| EXERCISE SET |
A - In the Ensembl repeat-coordinates thread, can you reproduce everything from "I know it is" down to "a possible answer?" word for word?
B - How would you put this sentence from the Ensembl repeat-coordinates thread into Spanish: "If you don't want to download the whole data at once you can stream fastq files from ensembl directly and process."
C - Can you carry on the Ensembl repeat-coordinates thread, picking up right after its final sentence?

| SUPPLIED PASSAGE |

****************************************

Question

How to extract repeat element coordinates from an Ensembl genome?

0

Entering edit mode

18 months ago

cchen635 • 0

I am trying to extract the repeat element coordinates, or bed specifically, from an Ensembl soft-masked fasta with format:

>1 dna_rm:primary_assembly primary_assembly:bTaeGut1_v1.p:1:1:114557415:1 REF
AAGCCAGCCATATCAGTATCCCAGCCGCGCAGGATCTGAGCGCCACCCAGCAATGGCCAG
CCACTATGTGTGCCCCTGTATCACTGGAATTCAAGGCCCACCACCCTGTTCTCAGCCATA

I know it is available via Ensembl API but my computer is hard to handle the whole dataset. Can anyone provide a code or guide me to a possible answer?

Ensembl repeat-element genome • 724 views

ADD COMMENT • link updated 16 months ago by Ram 43k • written 18 months ago by cchen635 • 0

Ram · Answer 1 · 2022-12-08

If you don't want to download the whole data at once you can stream fastq files from ensembl directly and process.

****************************************

| INFORMATION GIVEN |
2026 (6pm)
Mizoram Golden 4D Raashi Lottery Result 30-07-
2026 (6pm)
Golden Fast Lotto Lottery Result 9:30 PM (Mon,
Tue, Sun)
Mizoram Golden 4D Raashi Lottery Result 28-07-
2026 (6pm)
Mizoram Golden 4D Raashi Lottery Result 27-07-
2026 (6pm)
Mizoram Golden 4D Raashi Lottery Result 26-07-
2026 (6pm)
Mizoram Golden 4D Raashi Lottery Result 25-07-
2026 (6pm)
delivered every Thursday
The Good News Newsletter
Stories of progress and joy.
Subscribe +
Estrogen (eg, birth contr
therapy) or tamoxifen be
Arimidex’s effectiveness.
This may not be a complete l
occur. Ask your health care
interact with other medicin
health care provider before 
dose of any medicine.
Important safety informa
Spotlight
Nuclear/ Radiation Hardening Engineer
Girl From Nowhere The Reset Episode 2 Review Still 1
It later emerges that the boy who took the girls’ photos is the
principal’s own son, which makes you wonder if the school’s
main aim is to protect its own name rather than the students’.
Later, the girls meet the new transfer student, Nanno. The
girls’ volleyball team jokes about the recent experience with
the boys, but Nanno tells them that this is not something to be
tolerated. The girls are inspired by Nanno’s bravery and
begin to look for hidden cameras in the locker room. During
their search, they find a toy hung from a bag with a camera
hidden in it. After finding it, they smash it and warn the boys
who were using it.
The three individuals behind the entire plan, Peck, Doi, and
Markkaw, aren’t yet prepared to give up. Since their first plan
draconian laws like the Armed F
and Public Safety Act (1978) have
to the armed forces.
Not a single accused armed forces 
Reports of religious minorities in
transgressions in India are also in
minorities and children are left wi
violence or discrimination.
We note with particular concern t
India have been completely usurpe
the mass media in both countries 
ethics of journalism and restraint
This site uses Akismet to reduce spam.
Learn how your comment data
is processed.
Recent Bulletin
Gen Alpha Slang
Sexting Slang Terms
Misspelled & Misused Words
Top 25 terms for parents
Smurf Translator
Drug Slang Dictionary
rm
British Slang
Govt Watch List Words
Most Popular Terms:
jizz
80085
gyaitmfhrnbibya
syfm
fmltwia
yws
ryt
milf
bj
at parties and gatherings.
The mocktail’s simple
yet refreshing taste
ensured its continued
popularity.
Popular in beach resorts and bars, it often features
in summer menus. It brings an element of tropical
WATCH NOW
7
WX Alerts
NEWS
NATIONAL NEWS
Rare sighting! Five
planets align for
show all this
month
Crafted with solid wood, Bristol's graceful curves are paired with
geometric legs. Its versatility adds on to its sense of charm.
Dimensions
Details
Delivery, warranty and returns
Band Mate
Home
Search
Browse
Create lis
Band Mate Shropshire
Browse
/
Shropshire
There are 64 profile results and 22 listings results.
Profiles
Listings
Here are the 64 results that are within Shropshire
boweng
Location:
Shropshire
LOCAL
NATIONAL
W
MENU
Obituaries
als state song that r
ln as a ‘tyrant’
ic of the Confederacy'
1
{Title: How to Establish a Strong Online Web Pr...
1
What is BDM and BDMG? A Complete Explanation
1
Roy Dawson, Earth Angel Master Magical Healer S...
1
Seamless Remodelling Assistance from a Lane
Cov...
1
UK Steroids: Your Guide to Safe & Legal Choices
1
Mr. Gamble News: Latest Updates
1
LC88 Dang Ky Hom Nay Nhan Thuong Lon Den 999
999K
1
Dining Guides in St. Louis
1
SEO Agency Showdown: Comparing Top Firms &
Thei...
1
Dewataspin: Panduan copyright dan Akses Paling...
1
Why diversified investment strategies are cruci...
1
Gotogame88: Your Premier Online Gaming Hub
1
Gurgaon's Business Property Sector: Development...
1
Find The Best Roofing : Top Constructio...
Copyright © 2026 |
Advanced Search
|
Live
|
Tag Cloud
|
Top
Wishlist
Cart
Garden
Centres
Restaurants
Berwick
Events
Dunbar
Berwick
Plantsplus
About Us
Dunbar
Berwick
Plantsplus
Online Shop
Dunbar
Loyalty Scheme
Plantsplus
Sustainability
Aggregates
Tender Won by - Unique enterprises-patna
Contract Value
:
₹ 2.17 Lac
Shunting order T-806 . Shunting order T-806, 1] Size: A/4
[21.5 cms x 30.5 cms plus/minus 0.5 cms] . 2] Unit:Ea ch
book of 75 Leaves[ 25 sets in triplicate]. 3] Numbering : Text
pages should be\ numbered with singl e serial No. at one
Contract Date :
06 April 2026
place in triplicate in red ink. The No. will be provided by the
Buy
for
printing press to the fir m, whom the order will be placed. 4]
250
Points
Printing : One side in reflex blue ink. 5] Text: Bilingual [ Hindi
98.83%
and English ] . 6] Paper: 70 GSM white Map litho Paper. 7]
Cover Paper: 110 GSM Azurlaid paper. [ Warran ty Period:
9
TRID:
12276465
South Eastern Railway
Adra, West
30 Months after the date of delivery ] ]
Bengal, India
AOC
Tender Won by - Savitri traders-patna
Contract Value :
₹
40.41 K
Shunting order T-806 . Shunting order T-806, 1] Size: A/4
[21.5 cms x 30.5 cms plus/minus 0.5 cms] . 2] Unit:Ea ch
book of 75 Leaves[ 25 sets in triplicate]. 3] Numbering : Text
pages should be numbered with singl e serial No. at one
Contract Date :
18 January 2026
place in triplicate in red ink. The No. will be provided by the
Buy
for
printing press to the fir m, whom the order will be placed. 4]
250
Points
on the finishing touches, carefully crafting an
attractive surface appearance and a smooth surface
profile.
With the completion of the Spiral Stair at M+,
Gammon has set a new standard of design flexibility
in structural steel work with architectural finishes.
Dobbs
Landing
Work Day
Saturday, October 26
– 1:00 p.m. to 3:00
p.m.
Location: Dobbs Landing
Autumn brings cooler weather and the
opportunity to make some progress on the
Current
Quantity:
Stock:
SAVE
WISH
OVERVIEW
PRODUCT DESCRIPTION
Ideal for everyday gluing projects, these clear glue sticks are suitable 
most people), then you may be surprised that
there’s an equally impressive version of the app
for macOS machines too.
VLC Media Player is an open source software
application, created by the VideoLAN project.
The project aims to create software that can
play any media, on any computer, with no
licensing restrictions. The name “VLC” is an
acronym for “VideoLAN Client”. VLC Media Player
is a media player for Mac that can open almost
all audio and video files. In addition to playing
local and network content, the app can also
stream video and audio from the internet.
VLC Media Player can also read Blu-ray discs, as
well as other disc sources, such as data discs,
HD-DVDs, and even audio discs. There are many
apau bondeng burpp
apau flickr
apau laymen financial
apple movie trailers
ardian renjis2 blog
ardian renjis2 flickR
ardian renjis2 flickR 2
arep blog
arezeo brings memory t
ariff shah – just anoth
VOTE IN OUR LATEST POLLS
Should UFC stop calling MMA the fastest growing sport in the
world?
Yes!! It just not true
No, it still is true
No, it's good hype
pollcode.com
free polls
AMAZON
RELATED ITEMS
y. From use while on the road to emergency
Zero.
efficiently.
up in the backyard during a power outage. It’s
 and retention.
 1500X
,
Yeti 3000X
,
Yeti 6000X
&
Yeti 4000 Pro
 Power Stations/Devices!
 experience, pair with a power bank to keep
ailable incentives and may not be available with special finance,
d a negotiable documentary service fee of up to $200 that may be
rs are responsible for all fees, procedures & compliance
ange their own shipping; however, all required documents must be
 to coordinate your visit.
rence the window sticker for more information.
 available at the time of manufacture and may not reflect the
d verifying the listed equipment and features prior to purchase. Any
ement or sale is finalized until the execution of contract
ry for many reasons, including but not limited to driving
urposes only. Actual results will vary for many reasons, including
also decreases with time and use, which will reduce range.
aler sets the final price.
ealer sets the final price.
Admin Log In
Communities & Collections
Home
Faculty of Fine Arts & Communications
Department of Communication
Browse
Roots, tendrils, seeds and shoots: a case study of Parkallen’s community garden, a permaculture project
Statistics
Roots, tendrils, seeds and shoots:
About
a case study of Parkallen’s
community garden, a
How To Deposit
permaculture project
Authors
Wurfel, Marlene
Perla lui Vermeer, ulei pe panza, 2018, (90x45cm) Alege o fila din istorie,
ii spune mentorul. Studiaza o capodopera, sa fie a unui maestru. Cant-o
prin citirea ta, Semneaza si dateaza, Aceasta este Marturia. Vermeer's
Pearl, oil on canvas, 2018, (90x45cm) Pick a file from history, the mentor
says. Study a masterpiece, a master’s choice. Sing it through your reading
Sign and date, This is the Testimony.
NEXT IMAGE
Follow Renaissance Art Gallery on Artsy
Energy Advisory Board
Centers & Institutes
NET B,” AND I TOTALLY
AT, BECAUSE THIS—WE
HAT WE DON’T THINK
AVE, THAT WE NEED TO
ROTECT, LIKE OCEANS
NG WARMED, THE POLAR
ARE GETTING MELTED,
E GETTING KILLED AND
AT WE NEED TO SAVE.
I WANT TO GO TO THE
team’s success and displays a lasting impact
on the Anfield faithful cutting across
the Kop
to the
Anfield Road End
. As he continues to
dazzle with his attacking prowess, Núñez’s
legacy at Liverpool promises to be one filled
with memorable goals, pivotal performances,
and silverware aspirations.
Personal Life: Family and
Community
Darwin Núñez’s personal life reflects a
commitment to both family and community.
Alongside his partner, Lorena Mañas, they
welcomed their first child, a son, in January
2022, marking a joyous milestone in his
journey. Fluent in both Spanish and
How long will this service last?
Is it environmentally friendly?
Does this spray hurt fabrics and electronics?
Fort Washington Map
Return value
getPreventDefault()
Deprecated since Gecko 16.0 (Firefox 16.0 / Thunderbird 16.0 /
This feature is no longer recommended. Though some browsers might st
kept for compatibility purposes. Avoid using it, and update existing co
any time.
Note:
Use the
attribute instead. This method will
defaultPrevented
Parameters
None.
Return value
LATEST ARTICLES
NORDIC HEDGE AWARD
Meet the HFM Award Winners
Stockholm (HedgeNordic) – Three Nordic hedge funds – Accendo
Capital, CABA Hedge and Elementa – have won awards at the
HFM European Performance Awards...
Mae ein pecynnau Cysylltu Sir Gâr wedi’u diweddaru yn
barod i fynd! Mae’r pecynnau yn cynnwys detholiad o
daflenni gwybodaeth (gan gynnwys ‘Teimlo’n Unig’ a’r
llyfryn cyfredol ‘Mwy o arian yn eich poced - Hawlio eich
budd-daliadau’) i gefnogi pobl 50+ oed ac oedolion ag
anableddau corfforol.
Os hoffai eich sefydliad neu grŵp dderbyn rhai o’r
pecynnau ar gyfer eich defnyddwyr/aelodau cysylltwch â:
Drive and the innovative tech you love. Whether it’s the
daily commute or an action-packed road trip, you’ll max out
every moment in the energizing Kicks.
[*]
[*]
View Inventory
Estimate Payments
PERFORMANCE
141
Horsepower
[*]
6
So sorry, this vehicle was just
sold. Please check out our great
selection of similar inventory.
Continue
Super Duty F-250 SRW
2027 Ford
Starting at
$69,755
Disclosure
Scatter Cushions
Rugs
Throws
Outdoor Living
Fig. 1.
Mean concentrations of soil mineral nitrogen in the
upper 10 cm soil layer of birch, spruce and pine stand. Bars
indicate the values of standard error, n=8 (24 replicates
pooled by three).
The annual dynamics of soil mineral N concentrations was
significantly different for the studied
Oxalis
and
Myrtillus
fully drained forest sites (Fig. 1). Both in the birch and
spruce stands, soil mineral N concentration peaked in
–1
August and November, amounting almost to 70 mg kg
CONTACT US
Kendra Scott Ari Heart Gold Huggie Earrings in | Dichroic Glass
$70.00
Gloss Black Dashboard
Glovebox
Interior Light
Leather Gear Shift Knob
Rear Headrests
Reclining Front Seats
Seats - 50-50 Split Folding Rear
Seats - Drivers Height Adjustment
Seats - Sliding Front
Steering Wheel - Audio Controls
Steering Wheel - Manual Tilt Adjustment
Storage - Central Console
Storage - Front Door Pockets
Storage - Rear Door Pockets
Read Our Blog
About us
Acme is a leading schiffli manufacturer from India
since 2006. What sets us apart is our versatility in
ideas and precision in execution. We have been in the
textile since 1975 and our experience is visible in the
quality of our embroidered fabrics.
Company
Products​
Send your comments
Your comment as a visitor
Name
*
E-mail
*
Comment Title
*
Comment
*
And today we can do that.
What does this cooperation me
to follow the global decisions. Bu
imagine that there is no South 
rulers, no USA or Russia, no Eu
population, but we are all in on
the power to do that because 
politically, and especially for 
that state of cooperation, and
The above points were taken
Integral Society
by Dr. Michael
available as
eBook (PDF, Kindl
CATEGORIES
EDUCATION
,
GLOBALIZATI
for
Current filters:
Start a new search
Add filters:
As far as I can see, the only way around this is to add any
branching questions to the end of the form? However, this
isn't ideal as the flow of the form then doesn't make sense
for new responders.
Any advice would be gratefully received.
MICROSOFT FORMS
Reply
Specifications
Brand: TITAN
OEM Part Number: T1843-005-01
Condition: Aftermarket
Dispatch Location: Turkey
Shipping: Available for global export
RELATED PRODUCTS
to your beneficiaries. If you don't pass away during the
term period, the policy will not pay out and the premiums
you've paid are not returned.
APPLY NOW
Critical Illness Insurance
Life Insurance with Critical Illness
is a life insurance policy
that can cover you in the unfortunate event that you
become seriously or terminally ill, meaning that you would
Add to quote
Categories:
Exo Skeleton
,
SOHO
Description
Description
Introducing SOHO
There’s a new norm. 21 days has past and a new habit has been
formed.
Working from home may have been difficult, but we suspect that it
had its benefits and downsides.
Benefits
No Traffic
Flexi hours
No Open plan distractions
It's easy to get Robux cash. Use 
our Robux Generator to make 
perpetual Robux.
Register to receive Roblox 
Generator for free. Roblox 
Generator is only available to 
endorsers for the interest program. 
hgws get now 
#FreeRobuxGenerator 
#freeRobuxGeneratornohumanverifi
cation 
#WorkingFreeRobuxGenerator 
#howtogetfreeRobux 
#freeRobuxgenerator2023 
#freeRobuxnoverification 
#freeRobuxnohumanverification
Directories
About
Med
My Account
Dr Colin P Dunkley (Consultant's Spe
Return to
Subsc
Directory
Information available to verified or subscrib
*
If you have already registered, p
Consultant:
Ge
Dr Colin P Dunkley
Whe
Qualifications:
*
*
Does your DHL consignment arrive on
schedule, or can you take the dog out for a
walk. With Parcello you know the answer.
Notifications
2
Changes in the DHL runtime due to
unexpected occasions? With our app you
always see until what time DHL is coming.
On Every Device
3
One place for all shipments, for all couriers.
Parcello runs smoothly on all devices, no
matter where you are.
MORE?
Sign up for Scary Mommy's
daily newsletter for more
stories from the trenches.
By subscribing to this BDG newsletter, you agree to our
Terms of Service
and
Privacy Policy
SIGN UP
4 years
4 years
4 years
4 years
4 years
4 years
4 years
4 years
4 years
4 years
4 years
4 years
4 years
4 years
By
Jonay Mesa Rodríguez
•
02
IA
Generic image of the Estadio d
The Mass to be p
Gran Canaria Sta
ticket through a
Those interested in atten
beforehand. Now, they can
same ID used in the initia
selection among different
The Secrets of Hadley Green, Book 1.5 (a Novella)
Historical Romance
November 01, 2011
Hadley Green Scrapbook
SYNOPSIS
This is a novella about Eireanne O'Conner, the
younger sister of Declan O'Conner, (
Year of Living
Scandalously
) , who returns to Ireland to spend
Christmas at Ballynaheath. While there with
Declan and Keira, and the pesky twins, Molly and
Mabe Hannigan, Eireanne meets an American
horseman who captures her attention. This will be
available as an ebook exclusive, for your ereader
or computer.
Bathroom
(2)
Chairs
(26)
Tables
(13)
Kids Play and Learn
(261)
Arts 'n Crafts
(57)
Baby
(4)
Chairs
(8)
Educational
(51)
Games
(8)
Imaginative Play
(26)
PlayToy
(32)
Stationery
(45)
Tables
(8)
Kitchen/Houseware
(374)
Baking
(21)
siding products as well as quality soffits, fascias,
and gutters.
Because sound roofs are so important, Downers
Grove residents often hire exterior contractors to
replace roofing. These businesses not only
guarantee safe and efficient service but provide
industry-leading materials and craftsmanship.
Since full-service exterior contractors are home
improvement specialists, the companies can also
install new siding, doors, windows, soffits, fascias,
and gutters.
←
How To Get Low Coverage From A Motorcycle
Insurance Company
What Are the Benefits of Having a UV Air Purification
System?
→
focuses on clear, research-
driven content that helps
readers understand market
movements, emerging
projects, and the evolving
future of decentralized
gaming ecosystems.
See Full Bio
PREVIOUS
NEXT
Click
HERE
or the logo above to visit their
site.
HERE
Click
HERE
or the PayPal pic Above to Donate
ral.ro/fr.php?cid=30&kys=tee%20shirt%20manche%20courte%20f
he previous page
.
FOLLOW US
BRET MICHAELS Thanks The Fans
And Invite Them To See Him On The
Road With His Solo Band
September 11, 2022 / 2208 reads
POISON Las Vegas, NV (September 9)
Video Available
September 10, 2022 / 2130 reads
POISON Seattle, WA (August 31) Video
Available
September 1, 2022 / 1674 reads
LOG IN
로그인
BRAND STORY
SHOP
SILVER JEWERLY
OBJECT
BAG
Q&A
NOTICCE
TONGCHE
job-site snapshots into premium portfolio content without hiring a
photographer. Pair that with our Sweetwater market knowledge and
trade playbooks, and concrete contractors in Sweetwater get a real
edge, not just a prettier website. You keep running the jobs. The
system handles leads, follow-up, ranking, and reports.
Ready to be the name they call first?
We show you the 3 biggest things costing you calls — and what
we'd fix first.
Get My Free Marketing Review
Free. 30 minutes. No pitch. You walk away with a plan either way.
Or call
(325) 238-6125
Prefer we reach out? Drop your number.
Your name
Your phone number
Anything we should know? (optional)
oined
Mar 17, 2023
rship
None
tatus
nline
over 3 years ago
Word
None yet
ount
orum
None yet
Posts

****************************************

| ANSWER SET |
A -
I know it is available via Ensembl API but my computer is hard to handle the whole dataset. Can anyone provide a code or guide me to a possible answer?

B - Si no quieres descargar todos los datos de una vez, puedes transmitir archivos fastq directamente desde ensembl y procesarlos.

C -
for chrom in $(echo $(seq 1 22)"\nX\nY\nMT"); do  # loop over chromosomes
    wget -O- -q "https://ftp.ensembl.org/pub/release-108/fasta/homo_sapiens/dna/Homo_sapiens.GRCh38.dna_sm.chromosome.$chrom.fa.gz" | # stream the fasta files
    zcat | # Unzip the fasta files
    sed 1d |  # Skip the fasta id line
    grep -Ebo '[[:lower:]]+' | # Capture the sm group -E for expanded regex -b for start character position -o for matches only
    {IFS=":"; while read start seq; do # Split the grep output
        len=$(echo "$seq" | wc -c);  # get the length of the sequence
        echo "$chrom\t$start\t$(( start + len ))"; # print out the bed
    done};
done > sm.bed # write to file

Ram · Answer 2 · 2022-12-08

Here is the python script I use, search_fasta_for_regex.py:

"""
Search a fasta file for a given
regex, and output matches coordinates
in BED format
"""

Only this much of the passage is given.